= River Jordan, Liverpool =

River in Liverpool, United Kingdom

The River Jordan, Little Jordan or Otterspool Brook is a tributary of the River Mersey. It has now been culverted for most of the lower part of its course, which runs through Otterspool Park in Aigburth, Liverpool.

The river had two tributaries, the Upper and Lower Brooks. The Upper Brook rose near the playing fields in Wavertree, flowing past, and inspiring the name of, the Brook House pub. The Lower Brook had a source in Wavertree Botanic Gardens, where it rose in two ponds near Edge Lane; both branches joined in present-day Sefton Park before flowing through a series of natural cascades into the Otterspool, a creek on the Mersey shore. The watercourse was recorded in the 13th century Chartulary of Whalley Abbey as the "Oskelesbrok", when it was described as forming the boundary of Toxteth, and flowing into "Oterpol".
The name, also written as "Haskelesbroc" and "Hoskellesbrok" in the period, may contain a reference to the Old Norse personal name Askell.

The brook later gained the name of the "River Jordan", probably during the 17th century when Toxteth Park was disparked and let as farmland. The first tenants were Puritan in religion and this has been suggested as the origin of the name "Jordan", as well as that of a nearby farm called "Jericho" and a rock called "David's Throne". Otterspool itself was one of the most important of the Mersey fisheries well into the 18th century, and was reputed to be the finest salmon fishery in the area.

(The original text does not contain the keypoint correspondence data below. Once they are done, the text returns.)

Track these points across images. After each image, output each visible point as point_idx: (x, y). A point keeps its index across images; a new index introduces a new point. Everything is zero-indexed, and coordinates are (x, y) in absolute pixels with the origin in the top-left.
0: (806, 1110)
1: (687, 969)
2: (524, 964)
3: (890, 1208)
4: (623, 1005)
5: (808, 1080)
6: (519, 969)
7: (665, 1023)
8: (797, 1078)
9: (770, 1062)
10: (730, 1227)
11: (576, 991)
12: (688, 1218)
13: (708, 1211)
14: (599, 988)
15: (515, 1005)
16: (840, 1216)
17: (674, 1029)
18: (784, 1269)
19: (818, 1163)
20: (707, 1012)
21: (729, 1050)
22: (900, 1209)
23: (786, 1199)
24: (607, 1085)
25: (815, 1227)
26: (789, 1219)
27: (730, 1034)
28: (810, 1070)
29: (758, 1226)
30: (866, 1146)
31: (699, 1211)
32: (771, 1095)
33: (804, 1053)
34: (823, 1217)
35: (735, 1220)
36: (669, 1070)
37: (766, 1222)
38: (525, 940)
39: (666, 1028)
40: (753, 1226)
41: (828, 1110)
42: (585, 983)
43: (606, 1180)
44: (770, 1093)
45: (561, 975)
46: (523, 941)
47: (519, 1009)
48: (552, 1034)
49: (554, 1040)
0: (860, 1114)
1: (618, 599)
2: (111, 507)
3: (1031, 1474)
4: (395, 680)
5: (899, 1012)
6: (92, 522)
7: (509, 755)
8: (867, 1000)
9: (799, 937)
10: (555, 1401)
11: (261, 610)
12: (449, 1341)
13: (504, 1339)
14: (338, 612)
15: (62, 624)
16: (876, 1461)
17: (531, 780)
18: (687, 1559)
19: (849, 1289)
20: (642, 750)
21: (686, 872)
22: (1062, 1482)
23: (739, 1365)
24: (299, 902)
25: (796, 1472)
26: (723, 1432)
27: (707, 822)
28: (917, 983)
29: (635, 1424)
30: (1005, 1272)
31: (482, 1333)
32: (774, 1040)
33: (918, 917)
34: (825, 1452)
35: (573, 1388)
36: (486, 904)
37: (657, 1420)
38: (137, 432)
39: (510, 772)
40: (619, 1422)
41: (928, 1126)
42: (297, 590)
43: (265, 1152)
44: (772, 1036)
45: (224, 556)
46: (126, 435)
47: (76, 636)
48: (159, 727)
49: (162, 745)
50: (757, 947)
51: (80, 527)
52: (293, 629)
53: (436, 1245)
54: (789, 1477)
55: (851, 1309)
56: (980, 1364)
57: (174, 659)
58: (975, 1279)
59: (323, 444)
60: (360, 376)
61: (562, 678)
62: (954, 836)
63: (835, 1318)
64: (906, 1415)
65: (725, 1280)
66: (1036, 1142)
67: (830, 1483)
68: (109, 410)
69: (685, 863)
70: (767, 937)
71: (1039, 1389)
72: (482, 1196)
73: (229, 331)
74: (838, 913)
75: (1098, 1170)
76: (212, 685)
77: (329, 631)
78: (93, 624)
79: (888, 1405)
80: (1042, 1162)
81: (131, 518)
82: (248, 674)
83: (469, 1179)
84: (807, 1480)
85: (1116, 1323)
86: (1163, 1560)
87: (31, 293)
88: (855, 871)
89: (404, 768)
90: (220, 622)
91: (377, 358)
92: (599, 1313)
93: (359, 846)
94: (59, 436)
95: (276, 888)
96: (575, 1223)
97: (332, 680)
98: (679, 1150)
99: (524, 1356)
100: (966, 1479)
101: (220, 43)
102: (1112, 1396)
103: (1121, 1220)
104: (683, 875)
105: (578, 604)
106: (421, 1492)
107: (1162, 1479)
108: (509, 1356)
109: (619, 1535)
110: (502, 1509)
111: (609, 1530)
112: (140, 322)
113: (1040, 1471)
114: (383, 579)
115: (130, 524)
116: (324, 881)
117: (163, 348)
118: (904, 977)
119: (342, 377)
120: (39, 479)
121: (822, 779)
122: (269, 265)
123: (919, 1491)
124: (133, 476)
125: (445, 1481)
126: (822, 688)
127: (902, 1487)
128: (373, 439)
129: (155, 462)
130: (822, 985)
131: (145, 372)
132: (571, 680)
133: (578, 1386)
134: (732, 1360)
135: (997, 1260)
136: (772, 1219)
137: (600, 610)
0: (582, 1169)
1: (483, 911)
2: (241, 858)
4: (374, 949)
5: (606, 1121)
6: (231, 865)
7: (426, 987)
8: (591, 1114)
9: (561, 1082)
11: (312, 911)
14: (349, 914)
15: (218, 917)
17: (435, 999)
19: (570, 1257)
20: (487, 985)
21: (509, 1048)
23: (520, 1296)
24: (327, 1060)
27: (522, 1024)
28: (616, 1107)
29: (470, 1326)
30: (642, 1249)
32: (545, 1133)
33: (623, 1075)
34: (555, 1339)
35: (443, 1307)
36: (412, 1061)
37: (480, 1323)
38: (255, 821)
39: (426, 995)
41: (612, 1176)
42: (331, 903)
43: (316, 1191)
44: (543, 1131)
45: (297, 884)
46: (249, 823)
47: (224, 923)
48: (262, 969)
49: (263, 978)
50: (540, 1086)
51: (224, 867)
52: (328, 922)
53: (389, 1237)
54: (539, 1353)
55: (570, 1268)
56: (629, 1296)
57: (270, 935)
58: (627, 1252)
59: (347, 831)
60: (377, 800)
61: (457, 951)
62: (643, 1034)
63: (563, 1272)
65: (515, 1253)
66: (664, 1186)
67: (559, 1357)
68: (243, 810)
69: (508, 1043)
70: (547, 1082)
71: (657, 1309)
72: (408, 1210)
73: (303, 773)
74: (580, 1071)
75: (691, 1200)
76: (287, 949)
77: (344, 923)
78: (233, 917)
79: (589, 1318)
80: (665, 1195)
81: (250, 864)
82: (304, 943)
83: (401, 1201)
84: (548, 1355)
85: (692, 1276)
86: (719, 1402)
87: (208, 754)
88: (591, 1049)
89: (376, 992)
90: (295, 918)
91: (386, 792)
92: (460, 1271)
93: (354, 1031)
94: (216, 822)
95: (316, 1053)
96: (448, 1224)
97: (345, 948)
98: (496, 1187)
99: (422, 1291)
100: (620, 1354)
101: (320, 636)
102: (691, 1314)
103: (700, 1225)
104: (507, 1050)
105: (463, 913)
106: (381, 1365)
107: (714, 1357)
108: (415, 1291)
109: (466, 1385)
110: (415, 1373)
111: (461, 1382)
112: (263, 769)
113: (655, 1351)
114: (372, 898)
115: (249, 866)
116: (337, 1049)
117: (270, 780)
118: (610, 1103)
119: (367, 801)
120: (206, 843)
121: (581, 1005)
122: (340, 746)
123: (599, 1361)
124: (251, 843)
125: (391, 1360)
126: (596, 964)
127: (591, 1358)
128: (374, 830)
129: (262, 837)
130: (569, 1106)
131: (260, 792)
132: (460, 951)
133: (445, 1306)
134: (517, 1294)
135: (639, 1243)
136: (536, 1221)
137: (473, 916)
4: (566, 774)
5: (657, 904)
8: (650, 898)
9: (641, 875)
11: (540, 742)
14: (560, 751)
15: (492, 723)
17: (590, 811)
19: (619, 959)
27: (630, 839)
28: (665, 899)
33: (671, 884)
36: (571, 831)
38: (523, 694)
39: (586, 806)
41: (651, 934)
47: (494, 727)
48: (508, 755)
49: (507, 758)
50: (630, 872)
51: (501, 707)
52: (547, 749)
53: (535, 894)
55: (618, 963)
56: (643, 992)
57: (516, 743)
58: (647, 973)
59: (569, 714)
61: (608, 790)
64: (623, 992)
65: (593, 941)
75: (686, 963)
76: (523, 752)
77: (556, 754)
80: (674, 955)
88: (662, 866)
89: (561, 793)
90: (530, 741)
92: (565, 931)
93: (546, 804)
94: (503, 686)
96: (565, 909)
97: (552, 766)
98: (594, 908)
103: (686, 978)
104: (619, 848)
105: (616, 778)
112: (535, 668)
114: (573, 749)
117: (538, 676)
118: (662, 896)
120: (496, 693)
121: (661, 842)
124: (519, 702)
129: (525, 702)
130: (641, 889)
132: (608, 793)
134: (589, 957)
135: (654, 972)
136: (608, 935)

The course of the river was changed radically in the 19th century, when housing developments and parks were laid out and much of the watercourse was incorporated into a series of ornamental water features. The Upper Brook was dammed in Greenbank Park to form a lake, and both it and the Lower Brook were channelled into the Boating Lake in Sefton Park. Below this point, the river is currently visible near the gates of Otterspool Park but has been culverted from that point, though many features of its valley are still visible in the park. The area of the river mouth is now part of the Otterspool Promenade, where the river's flow is now piped to the Mersey.